= Beginning of Section =

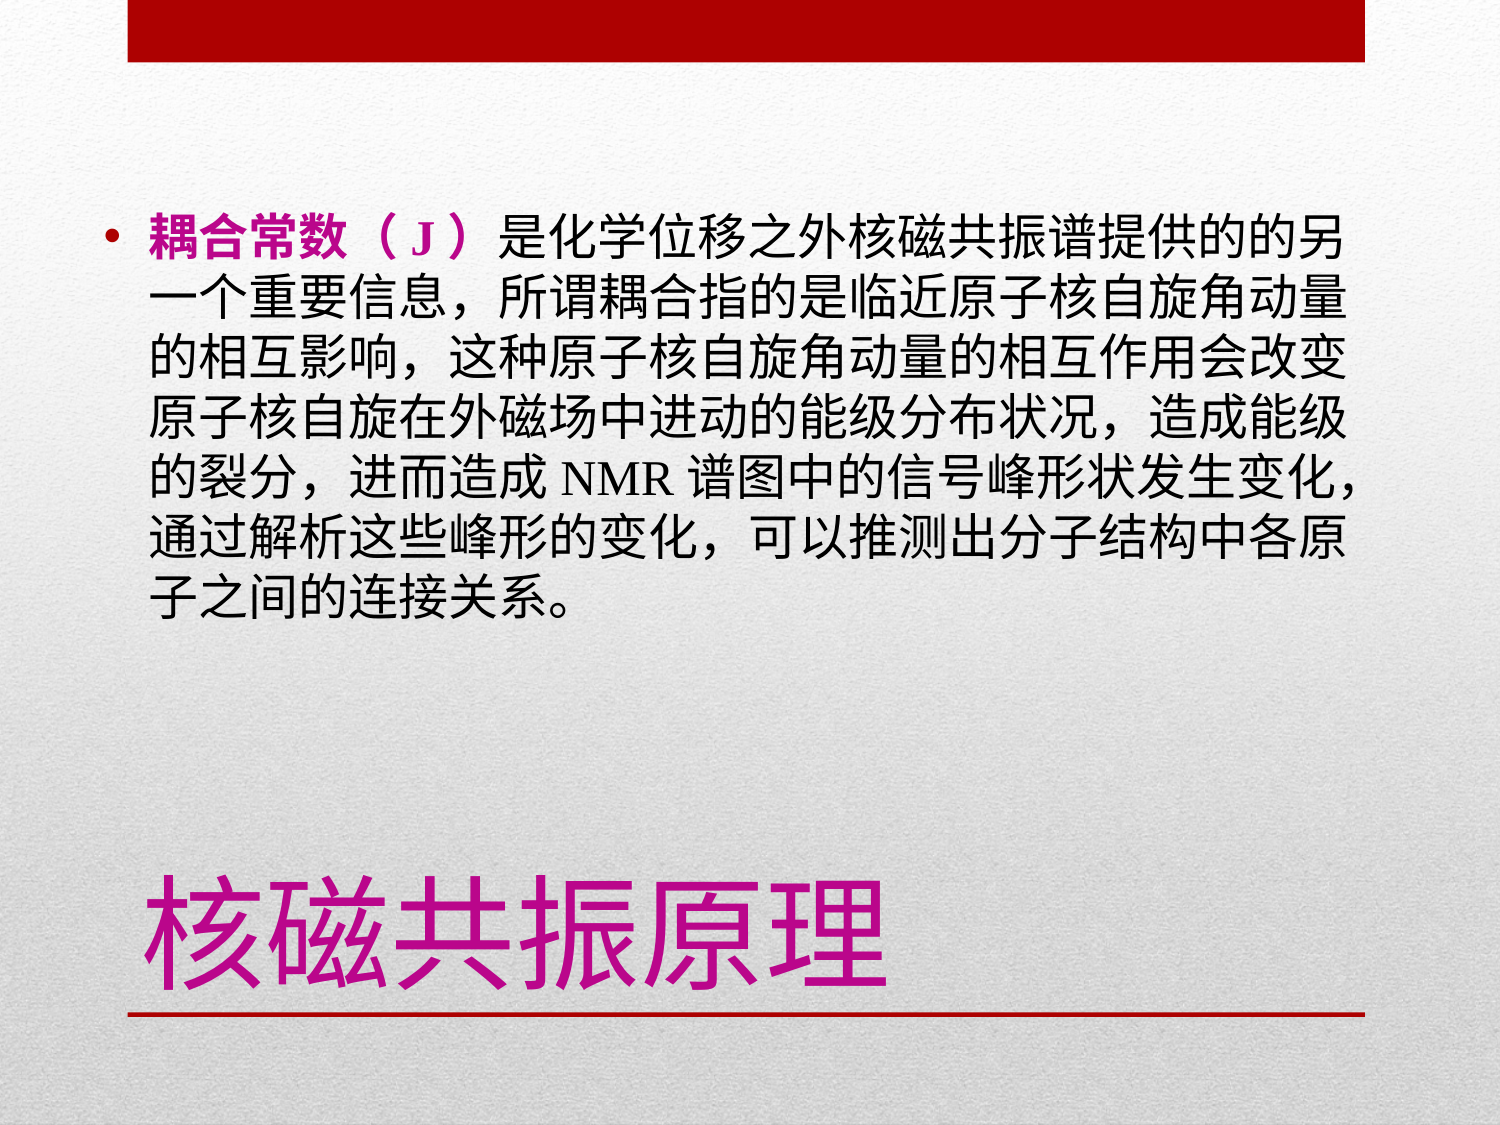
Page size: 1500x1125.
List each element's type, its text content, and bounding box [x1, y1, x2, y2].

list 耦合常数（J）是化学位移之外核磁共振谱提供的的另一个重要信息，所谓耦合指的是临近原子核自旋角动量的相互影响，这种原子核自旋角动量的相互作用会改变原子核自旋在外磁场中进动的能级分布状况，造成能级的裂分，进而造成NMR谱图中的信号峰形状发生变化，通过解析这些峰形的变化，可以推测出分子结构中各原子之间的连接关系。 [88, 78, 1389, 754]
title 核磁共振原理 [125, 754, 1238, 1013]
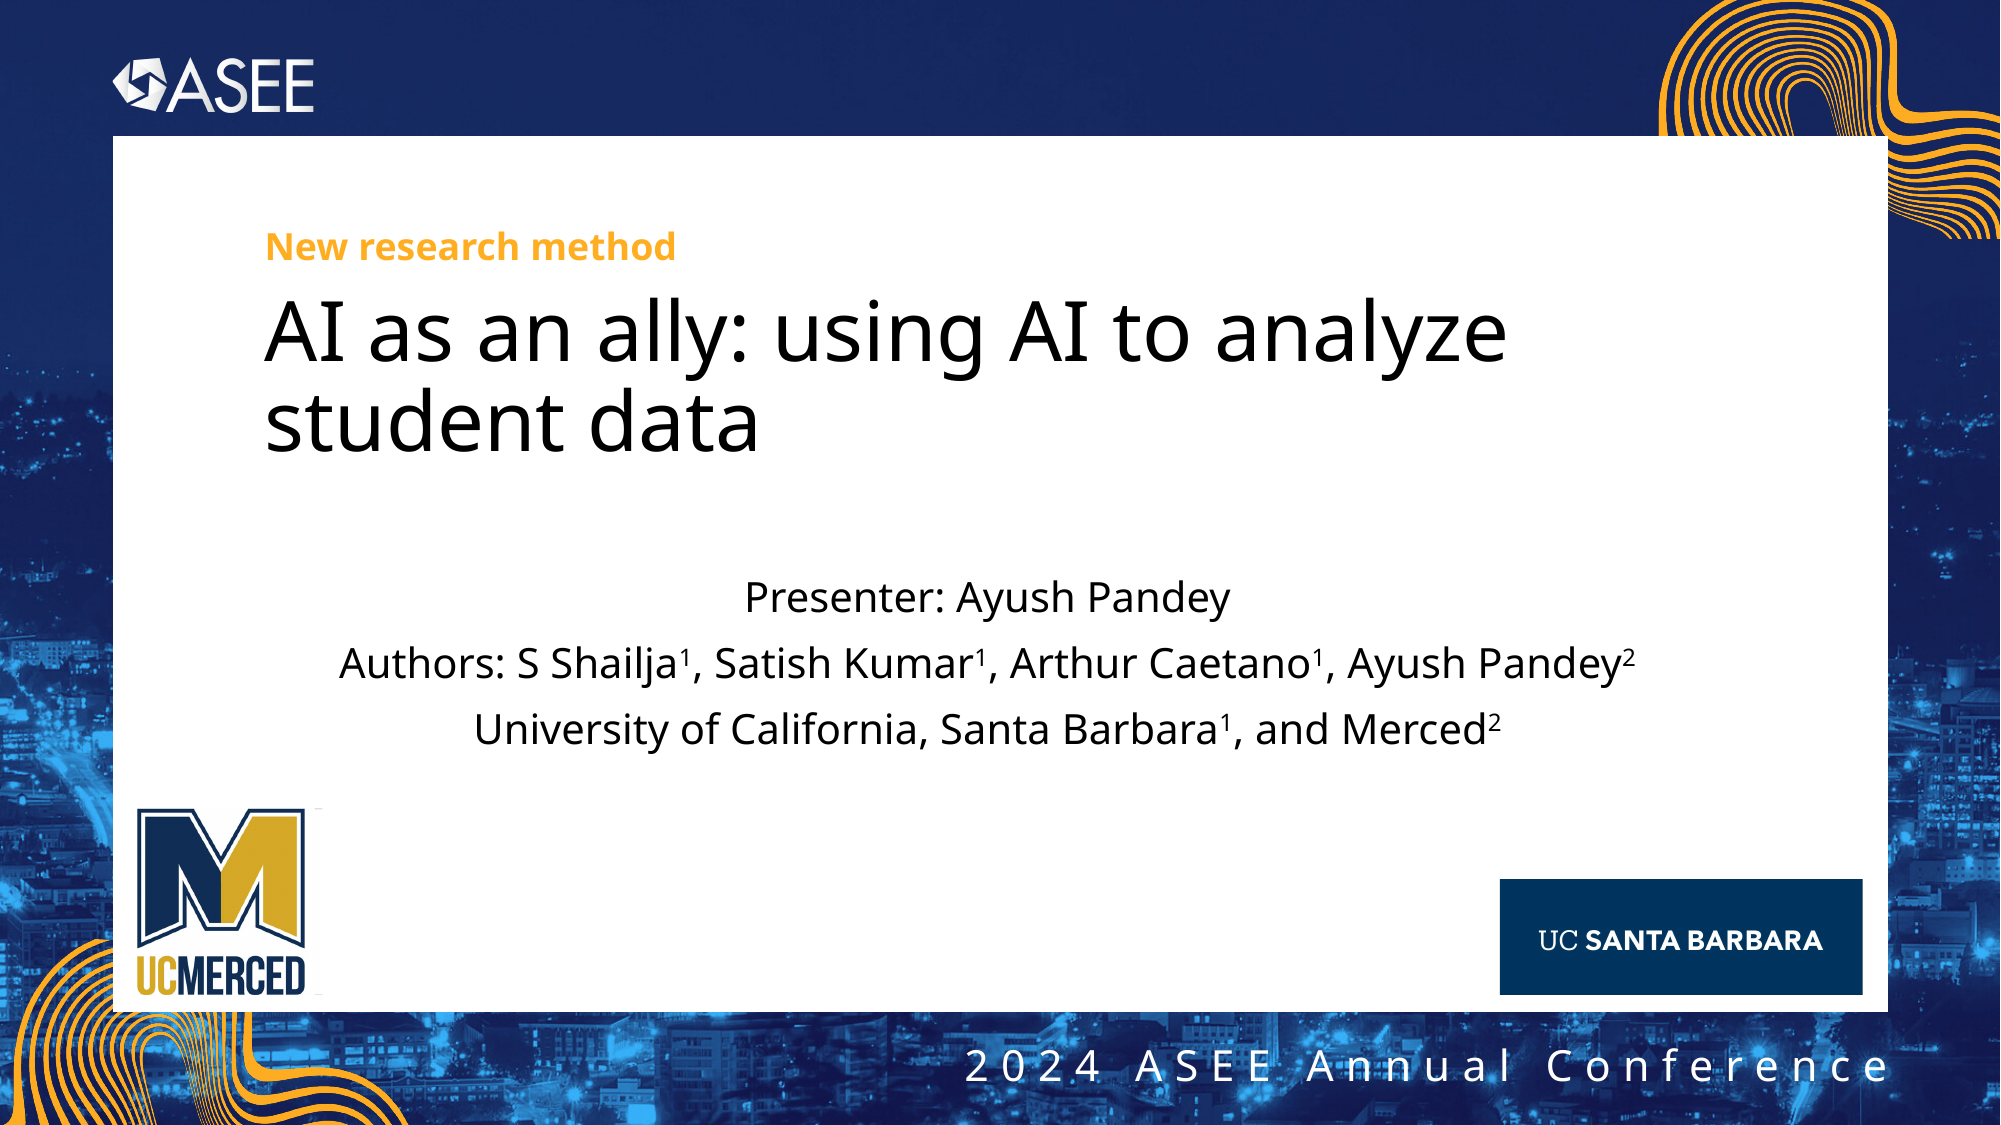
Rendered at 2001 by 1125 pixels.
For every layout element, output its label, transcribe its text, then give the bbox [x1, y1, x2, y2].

picture [0, 0, 2001, 1125]
text_box Presenter: Ayush Pandey Authors: S Shailja1, Satish Kumar1, Arthur Caetano1, Ayush Pandey2 University of California, Santa Barbara1, and Merced2 [177, 568, 1798, 880]
text_box New research method [249, 215, 907, 275]
text_box AI as an ally: using AI to analyze student data [249, 184, 1798, 568]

= End of Section =

WRITTEN TASK » Quote every record above exactly, omitting any pictures they contain.

TASK OUTPUT »
Page size: 1500x1125.
List each element's type, its text content, and bounding box [x1, y1, x2, y2].

list 耦合常数（J）是化学位移之外核磁共振谱提供的的另一个重要信息，所谓耦合指的是临近原子核自旋角动量的相互影响，这种原子核自旋角动量的相互作用会改变原子核自旋在外磁场中进动的能级分布状况，造成能级的裂分，进而造成NMR谱图中的信号峰形状发生变化，通过解析这些峰形的变化，可以推测出分子结构中各原子之间的连接关系。 [88, 78, 1389, 754]
title 核磁共振原理 [125, 754, 1238, 1013]
Rendered at 2001 by 1125 pixels.
For every layout element, output its label, transcribe its text, then give the bbox [x1, y1, x2, y2].

picture [0, 0, 2001, 1125]
text_box Presenter: Ayush Pandey Authors: S Shailja1, Satish Kumar1, Arthur Caetano1, Ayush Pandey2 University of California, Santa Barbara1, and Merced2 [177, 568, 1798, 880]
text_box New research method [249, 215, 907, 275]
text_box AI as an ally: using AI to analyze student data [249, 184, 1798, 568]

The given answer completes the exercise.